(Collection entries)
/---

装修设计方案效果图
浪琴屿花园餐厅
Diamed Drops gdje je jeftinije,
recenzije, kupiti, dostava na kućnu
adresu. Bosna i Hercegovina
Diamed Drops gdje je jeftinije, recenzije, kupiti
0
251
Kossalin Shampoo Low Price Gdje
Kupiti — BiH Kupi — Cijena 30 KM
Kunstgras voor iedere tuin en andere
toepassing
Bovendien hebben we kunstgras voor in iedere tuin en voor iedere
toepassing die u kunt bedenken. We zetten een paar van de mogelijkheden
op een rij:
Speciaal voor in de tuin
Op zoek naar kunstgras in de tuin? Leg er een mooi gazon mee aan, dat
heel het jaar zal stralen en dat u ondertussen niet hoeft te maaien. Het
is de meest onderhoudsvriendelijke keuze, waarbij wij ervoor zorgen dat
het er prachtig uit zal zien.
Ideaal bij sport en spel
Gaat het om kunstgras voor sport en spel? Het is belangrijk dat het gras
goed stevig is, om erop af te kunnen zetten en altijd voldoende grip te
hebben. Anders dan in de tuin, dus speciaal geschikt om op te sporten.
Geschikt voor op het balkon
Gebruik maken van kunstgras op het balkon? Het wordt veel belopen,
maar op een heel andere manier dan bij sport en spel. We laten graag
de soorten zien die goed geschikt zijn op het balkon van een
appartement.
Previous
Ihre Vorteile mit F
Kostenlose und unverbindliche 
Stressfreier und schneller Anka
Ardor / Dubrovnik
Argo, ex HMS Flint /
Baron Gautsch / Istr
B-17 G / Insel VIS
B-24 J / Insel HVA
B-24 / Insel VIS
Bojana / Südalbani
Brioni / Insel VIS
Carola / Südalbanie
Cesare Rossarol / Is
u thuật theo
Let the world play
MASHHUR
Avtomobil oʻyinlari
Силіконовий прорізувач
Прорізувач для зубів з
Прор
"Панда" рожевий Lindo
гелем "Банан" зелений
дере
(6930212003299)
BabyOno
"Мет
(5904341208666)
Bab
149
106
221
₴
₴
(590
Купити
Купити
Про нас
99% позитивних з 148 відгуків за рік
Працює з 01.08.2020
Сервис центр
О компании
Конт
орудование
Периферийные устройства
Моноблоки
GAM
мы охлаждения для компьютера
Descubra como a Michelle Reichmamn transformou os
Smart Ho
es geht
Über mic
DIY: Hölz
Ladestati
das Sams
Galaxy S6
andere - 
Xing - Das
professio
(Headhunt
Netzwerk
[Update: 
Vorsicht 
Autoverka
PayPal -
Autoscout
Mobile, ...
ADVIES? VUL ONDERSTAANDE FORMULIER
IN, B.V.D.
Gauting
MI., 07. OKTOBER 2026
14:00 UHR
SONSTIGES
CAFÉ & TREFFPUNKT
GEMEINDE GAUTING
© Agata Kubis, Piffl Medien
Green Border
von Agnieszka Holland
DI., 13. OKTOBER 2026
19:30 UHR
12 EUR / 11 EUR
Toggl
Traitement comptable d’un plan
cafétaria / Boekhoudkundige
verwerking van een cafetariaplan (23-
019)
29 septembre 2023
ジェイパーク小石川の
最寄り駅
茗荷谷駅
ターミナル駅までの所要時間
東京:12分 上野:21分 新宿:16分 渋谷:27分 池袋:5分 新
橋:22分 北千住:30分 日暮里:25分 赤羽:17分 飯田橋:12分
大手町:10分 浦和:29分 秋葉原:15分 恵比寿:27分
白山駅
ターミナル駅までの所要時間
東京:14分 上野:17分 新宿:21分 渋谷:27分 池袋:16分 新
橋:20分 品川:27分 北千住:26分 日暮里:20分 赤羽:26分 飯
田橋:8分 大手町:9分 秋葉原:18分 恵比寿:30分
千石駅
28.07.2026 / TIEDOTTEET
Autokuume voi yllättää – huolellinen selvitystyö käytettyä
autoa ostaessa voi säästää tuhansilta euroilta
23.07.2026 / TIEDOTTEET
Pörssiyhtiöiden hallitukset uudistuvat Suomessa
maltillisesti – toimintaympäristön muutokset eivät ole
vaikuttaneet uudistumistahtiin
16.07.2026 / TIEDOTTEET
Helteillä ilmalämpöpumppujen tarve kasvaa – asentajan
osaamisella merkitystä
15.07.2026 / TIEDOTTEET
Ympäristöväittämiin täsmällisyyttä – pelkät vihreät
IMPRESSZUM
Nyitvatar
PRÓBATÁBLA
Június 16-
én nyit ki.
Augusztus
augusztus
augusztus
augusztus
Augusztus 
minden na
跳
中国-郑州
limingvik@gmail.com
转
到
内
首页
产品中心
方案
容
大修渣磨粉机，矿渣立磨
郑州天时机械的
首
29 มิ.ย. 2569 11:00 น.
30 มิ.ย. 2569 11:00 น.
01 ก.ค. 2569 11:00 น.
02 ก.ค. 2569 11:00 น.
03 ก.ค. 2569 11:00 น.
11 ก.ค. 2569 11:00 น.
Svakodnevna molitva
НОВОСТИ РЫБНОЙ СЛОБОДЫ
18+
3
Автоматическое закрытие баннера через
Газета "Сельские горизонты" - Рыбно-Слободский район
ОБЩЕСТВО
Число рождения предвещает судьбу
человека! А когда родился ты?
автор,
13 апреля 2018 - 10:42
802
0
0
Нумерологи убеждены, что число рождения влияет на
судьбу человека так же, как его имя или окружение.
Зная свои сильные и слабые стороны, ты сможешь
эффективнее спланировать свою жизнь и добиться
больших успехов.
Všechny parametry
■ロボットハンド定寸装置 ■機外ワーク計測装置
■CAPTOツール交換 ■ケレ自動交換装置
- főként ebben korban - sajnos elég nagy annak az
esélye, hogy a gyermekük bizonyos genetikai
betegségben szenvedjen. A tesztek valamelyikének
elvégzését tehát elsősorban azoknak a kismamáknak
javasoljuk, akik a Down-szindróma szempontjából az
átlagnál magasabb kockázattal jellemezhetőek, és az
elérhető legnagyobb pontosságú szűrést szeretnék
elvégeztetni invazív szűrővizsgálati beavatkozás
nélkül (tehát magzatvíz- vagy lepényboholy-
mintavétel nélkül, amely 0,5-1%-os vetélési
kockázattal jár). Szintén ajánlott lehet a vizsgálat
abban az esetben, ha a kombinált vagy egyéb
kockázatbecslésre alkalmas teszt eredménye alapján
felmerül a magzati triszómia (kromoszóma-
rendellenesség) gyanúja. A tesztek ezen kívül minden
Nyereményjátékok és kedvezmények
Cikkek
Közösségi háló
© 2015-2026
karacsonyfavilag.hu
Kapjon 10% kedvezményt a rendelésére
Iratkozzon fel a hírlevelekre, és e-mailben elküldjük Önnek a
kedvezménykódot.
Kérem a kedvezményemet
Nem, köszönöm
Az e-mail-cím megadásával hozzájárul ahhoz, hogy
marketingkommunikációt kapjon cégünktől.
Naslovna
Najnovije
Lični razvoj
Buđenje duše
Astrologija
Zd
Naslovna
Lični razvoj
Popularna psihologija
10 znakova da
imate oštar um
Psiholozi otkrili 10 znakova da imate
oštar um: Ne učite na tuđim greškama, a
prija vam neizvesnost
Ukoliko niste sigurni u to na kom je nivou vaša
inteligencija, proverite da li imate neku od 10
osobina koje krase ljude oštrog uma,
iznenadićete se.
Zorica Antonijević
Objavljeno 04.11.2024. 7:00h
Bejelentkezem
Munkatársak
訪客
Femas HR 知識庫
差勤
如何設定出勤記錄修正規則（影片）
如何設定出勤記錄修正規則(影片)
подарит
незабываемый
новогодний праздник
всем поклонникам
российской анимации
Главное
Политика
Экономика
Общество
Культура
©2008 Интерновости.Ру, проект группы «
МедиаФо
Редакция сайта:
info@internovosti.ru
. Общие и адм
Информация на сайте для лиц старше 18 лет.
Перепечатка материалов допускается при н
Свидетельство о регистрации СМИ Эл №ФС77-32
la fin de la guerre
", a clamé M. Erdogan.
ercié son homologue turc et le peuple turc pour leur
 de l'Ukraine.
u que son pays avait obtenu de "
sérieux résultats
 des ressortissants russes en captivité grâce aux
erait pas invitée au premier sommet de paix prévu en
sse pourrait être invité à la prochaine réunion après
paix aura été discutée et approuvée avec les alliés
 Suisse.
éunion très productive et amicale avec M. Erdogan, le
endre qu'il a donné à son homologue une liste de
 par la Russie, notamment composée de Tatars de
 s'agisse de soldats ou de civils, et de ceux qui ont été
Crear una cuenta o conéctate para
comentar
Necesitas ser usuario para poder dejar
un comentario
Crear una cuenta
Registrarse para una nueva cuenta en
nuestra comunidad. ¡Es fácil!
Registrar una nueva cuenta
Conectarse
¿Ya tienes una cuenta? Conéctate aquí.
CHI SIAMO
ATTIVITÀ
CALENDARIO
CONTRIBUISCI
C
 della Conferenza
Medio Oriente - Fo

\---

**Problem statement:** Say, as a bare number, how many lines in the entries above include the string "TIEDOTTEET".

**Answer for this exercise:** 4